Para os efeitos dramáticos de seu relato dos eventos, no entanto, o filme o transforma em uma figura capaz de contra-ataques mais contundentes… e o resultado é mesmo intrigante. Grande parte do miolo de 12.12, uma vez que o dia que batiza o filme realmente começa, se preocupa com uma briga de influências, com um vai e vem de batalhões militares, convocados e barrados por ligações telefônicas dos comandantes de lados opostos da disputa. “Lealdade!”, gritam os oficiais militares que povoam o filme, em posição de sentido, quando se apresentando aos seus superiores. Apropriado, já que, para todos os efeitos, o destino da Coreia do Sul durante os eventos do final de 1979 foi decidido na base de quem era leal a quem, quem obedecia às ordens de quem, e por que.

A crúcis moral de 12.12, em meio a toda essa politicagem, está justamente nas motivações de heróis e vilões - e na forma como os atores responsáveis as expressam, em um embate excitante de veteranos do cinema sul-coreano. Como Lee Tae-shim, o diretor Kim Sung-su escalou seu parceiro de longa data, Jung Woo-sung (Um Momento para Recordar), que empresta dignidade e romantismo à moralidade inflexível do personagem, e até certo poder emocional à sua dedicação utópica à pátria. Como o futuro presidente Chun, por outro lado, Hwang Jung-min (O Lamento) caminha com destreza na corda bamba entre vilão de novela das nove e burocrata escorregadio que está sempre buscando o atalho mais rápido para o poder - exatamente o tipo de homem capaz de coisas chocantes para mantê-lo, uma vez que o alcança.

E, no entanto… enquanto essas duas figuras formidáveis vão medindo forças durante o filme, quase todo mundo ao redor delas demonstra uma passividade enervante. Generais que escolhem obedecer às ordens mais convenientes para si mesmos, presidentes que só são capazes de uma resistência débil e inútil (tentando se inocentar perante à história ao invés de moldá-la), ministros que esperam a corda arrebentar no lado mais fraco para enfim escolher seus aliados numa disputa ideológica, soldados que cedem à cegueira ambiciosa de um colega sem examinar a própria consciência. O filme de Kim, no fim das contas, é sobre a fragilidade da paz em um mundo entregue ao ímpeto de poucos, e ao descaso de muitos.

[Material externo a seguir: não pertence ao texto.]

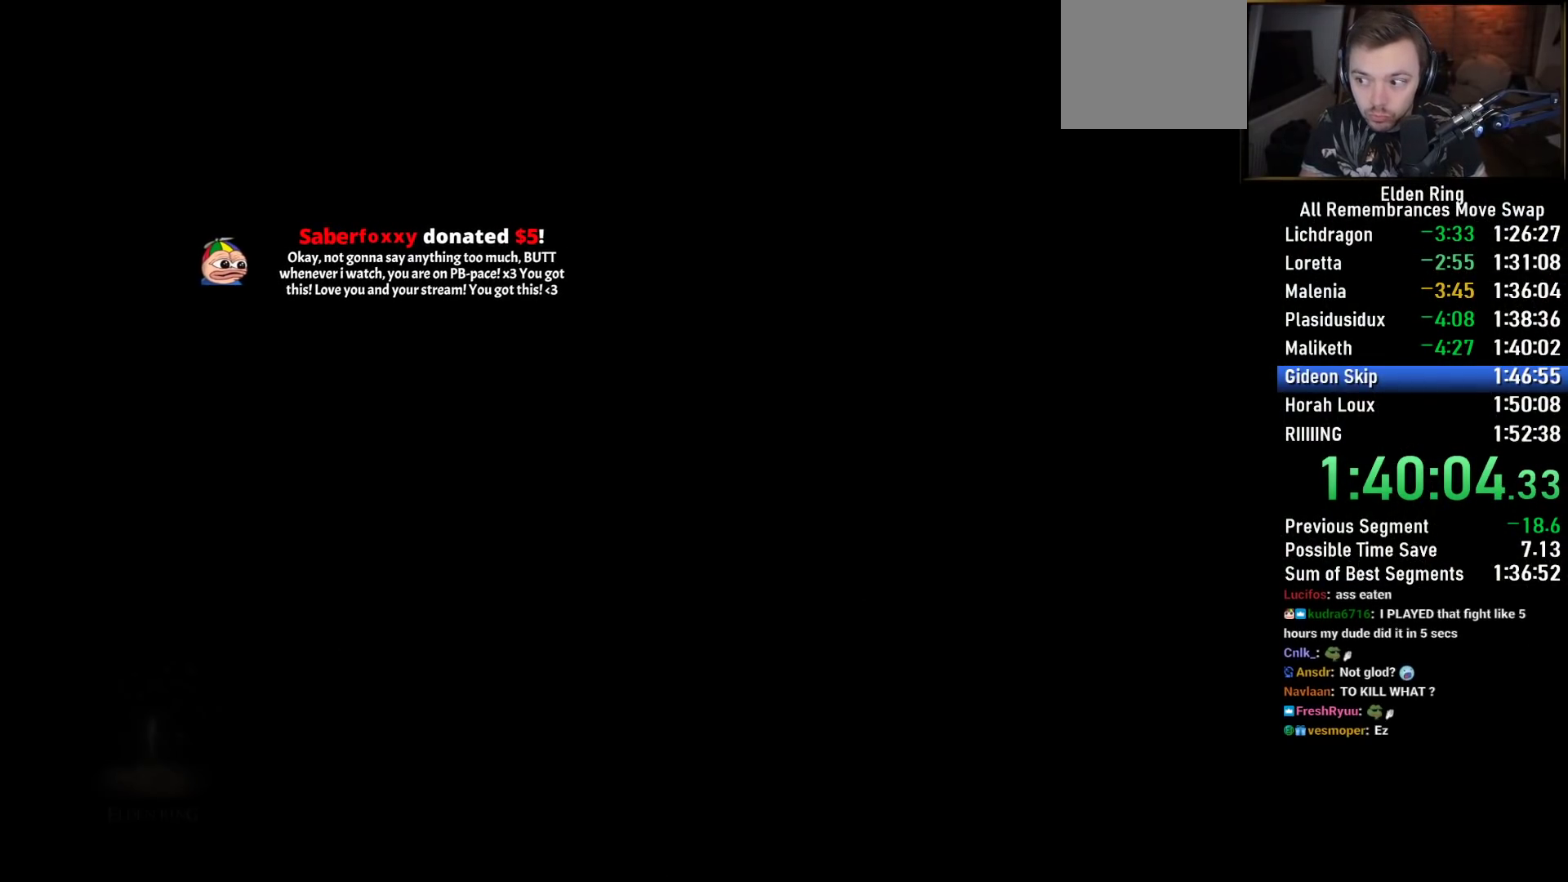
{"buttons": ["CIRCLE"], "left_stick": "up", "right_stick": "center", "events": [[283, "CIRCLE", "down"]]}
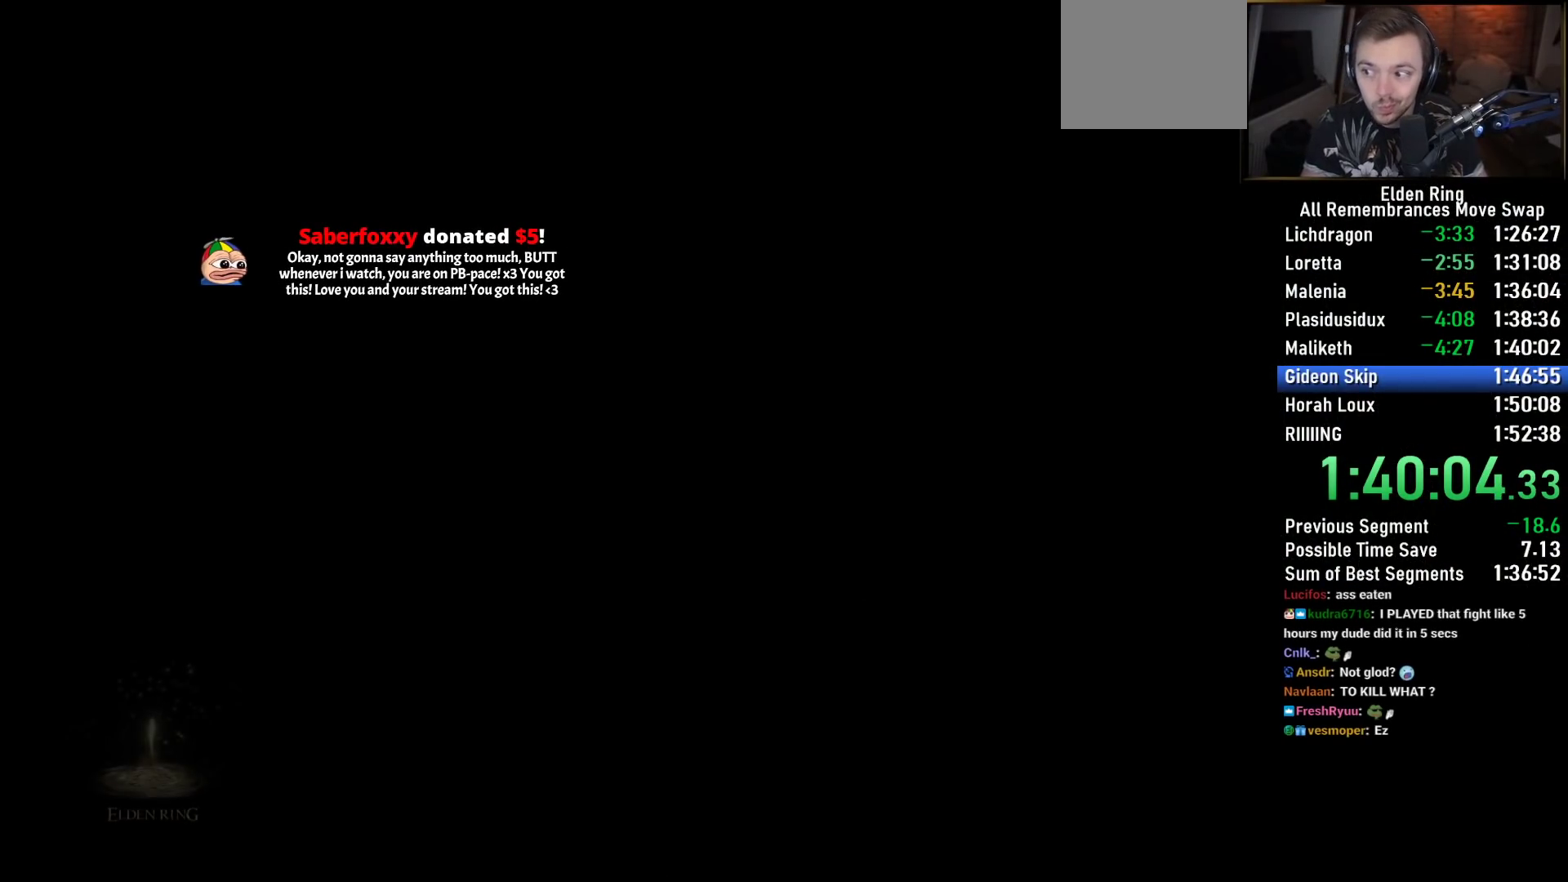
{"buttons": ["CIRCLE"], "left_stick": "up", "right_stick": "center", "events": []}
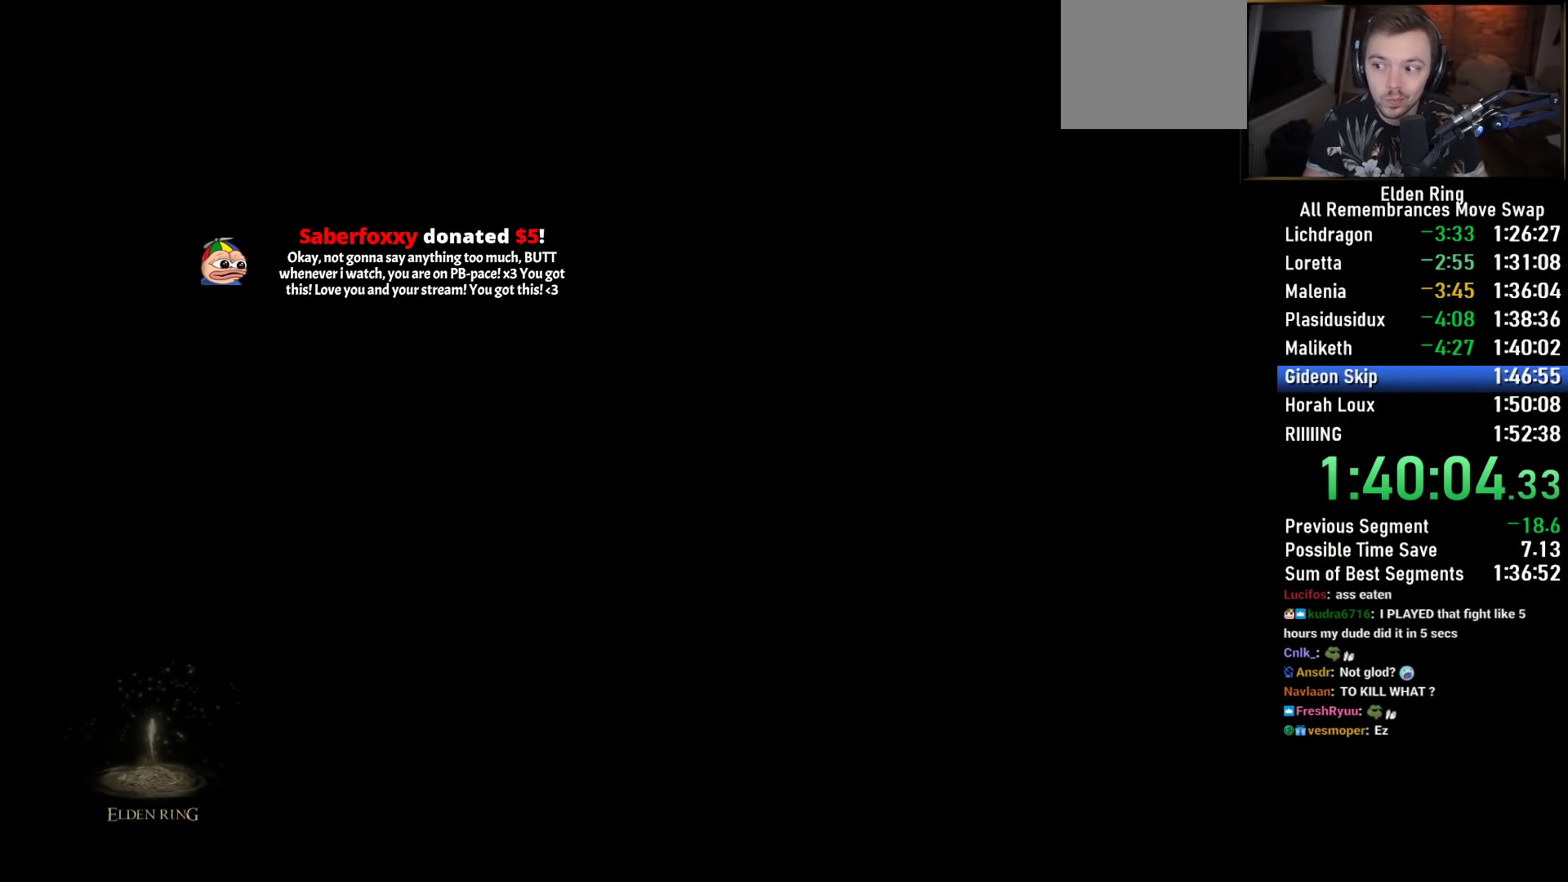
{"buttons": ["CIRCLE"], "left_stick": "up", "right_stick": "center", "events": []}
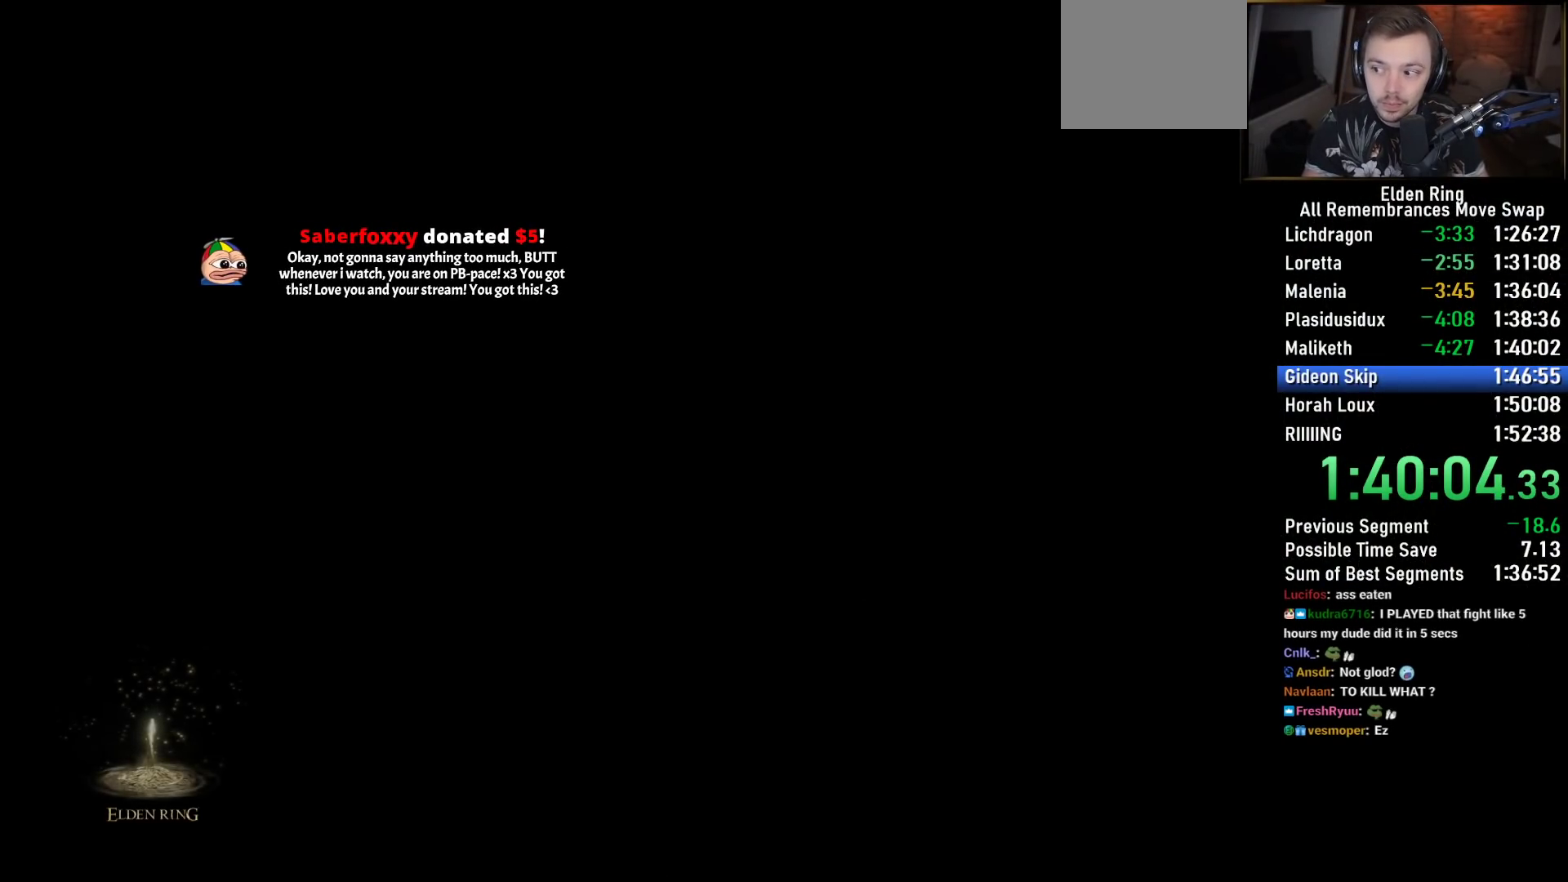
{"buttons": [], "left_stick": "up", "right_stick": "center", "events": [[33, "CIRCLE", "up"]]}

Quando passou nos cinemas sul-coreanos, no finalzinho de 2023, 12.12 virou fenômeno improvável de bilheteria, arrecadando cinco vezes mais do que o seu orçamento e gerando discussões renovadas sobre este capítulo da história - discussões que, tristemente, parecem ainda mais urgentes diante de eventos recentes no país. Na época, era lugar comum nas redes sociais encontrar sul-coreanos expressando raiva, frustração e angústia quanto aos eventos retratados no filme (até surgiu um “desafio” em que os espectadores monitoravam seus ritmos cardíacos durante a sessão), e é curioso pensar que isso tenha acontecido com um filme tão focado na banalidade das capitulações institucionais que levaram o país a cair em uma ditadura cruel.

12.12 carrega o mérito de reunir e mobilizar a revolta necessária com a qual precisamos encarar essas capitulações - e ainda colocá-las em um pacote palatável o bastante para não alienar ninguém. É certamente um truque cinematográfico de respeito.